At Lake Suigetsu the accumulation of a fine layer of seasonal algae allows researchers to count back the years of each layer, called varves, just like a tree ring. Radiocarbon from microscopic plant fragments was then measured to find the analogous atmospheric radiocarbon at the time each varve was deposited. With the new sediment cores, researchers now have a complete terrestrial record dating back up to ~52,000 years.

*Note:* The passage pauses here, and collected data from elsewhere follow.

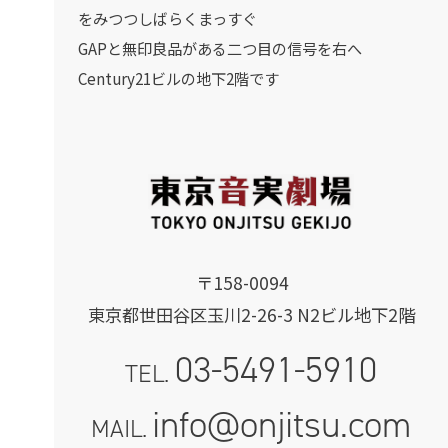
をみつつしばらくまっすぐ
GAPと無印良品がある二つ目の信号を右へ
Century21ビルの地下2階です
〒158-0094
東京都世田谷区玉川2-26-3 N2ビル地下2階
03-5491-5910
TEL.
info@onjitsu.com
MAIL.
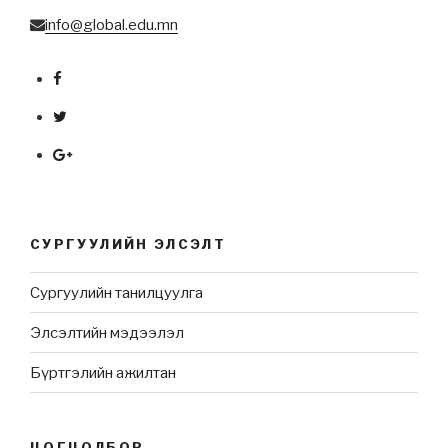
info@global.edu.mn
СУРГУУЛИЙН ЭЛСЭЛТ
Сургуулийн танилцуулга
Элсэлтийн мэдээлэл
Бүртгэлийн ажилтан
ЦОГЦОЛБОР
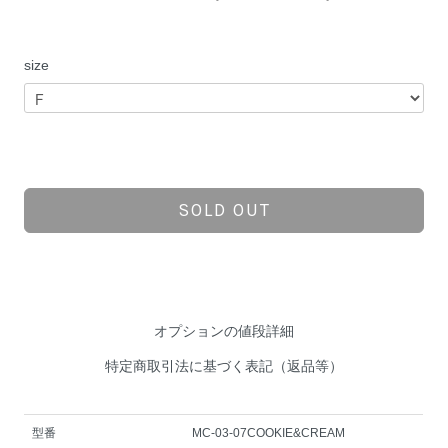
size
SOLD OUT
オプションの値段詳細
特定商取引法に基づく表記（返品等）
型番
MC-03-07COOKIE&CREAM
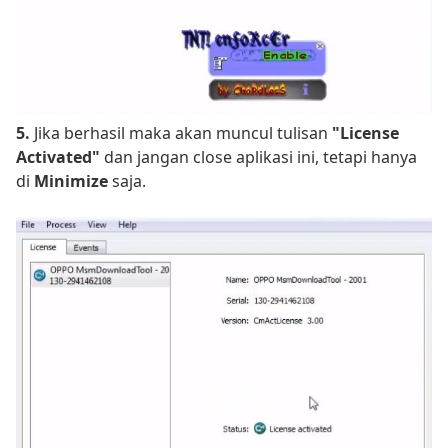
5.
Jika berhasil maka akan muncul tulisan
"License
Activated"
dan jangan close aplikasi ini, tetapi hanya
di
Minimize
saja.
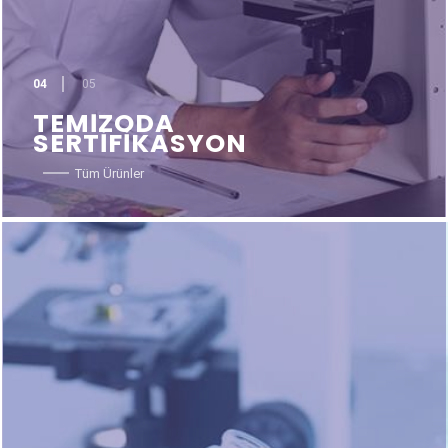
04
05
TEMİZODA
SERTİFİKASYON
Tüm Ürünler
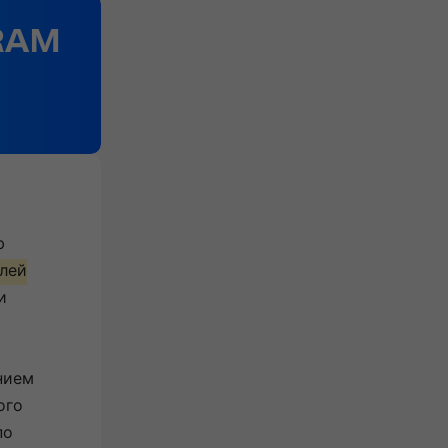
ю
блей
и
нием
ого
по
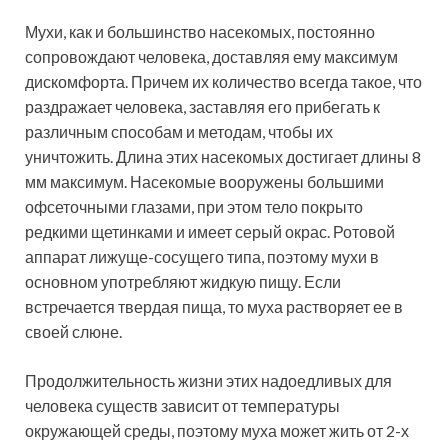
Мухи, как и большинство насекомых, постоянно
сопровождают человека, доставляя ему максимум
дискомфорта. Причем их количество всегда такое, что
раздражает человека, заставляя его прибегать к
различным способам и методам, чтобы их
уничтожить. Длина этих насекомых достигает длины 8
мм максимум. Насекомые вооружены большими
офсеточными глазами, при этом тело покрыто
редкими щетинками и имеет серый окрас. Ротовой
аппарат лижуще-сосущего типа, поэтому мухи в
основном употребляют жидкую пищу. Если
встречается твердая пища, то муха растворяет ее в
своей слюне.
Продолжительность жизни этих надоедливых для
человека существ зависит от температуры
окружающей среды, поэтому муха может жить от 2-х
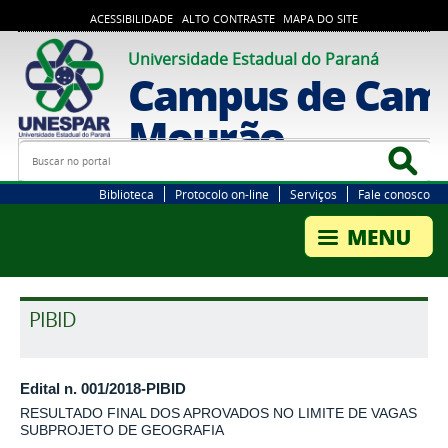
ACESSIBILIDADE
ALTO CONTRASTE
MAPA DO SITE
Universidade Estadual do Paraná
Campus de Cam
Mourão
Busca
Bus
Biblioteca
Protocolo on-line
Serviços
Fale conosco
PIBID
Edital n. 001/2018-PIBID
RESULTADO FINAL DOS APROVADOS NO LIMITE DE VAGAS
SUBPROJETO DE GEOGRAFIA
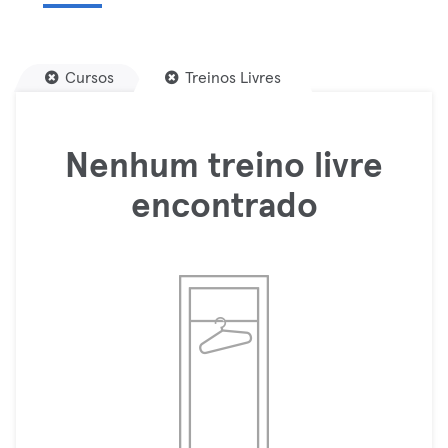
Cursos
Treinos Livres
Nenhum treino livre
encontrado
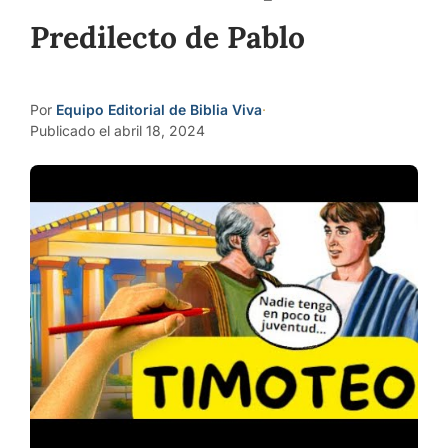
Predilecto de Pablo
Por
Equipo Editorial de Biblia Viva
·
Publicado el abril 18, 2024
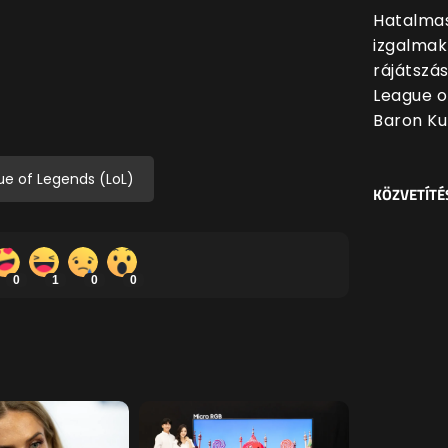
Hatalmas
izgalmak
rájátszá
League o
Baron Ku
ue of Legends (LoL)
KÖZVETÍTÉ
0
1
0
0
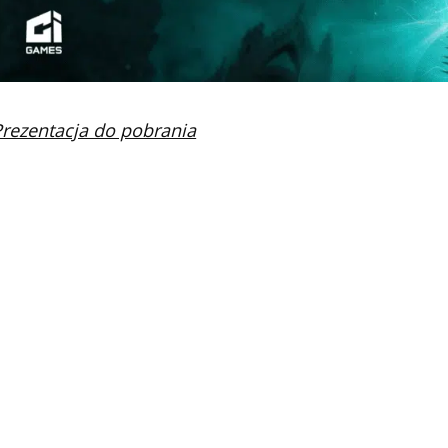
Prezentacja do pobrania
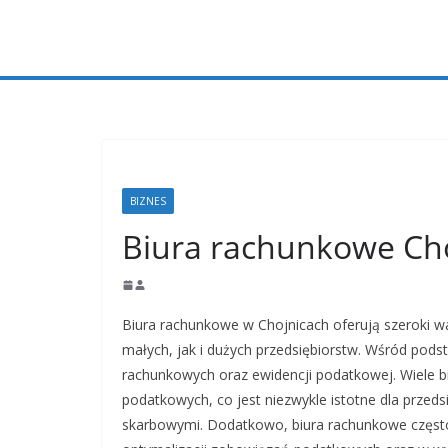
Przejdź
do
treści
BIZNES
Biura rachunkowe Ch
Biura rachunkowe w Chojnicach oferują szeroki w
małych, jak i dużych przedsiębiorstw. Wśród po
rachunkowych oraz ewidencji podatkowej. Wiele bi
podatkowych, co jest niezwykle istotne dla przed
skarbowymi. Dodatkowo, biura rachunkowe częs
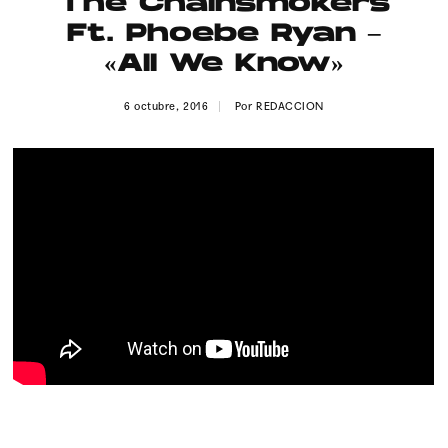
The Chainsmokers
Publicidad
Ft. Phoebe Ryan –
Contacto
«All We Know»
Aviso Legal
6 octubre, 2016
Por
REDACCION
© 2015-2022 UMOMAG. PROPIEDAD DE UMO agency. TODOS LOS
DERECHOS RESERVADOS.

A ‘control period’ of the first 12,000 years was anchored against the known tree-ring record. The Suigetsu data was then compared to two speleothem sets (dated using U-Th decay) and was found to lie within the deviation expected of the two different time scales. The potential of sediment cores at Lake Suigetsu for dating was first recognised in 1993 but the original core included missing intervals, which made an independent age impossible. A further four cores (funded by the UK Natural Environment Research Council) were taken in 2006.

Although this discovery is not expected to cause any major historical revisions it will allow archaeologists to improve dating accuracy by up to several centuries. This will also help scientists understand the carbon-cycle, particularly the mechanisms that transport atmospheric carbon into other radiocarbon sinks, such as in the oceans.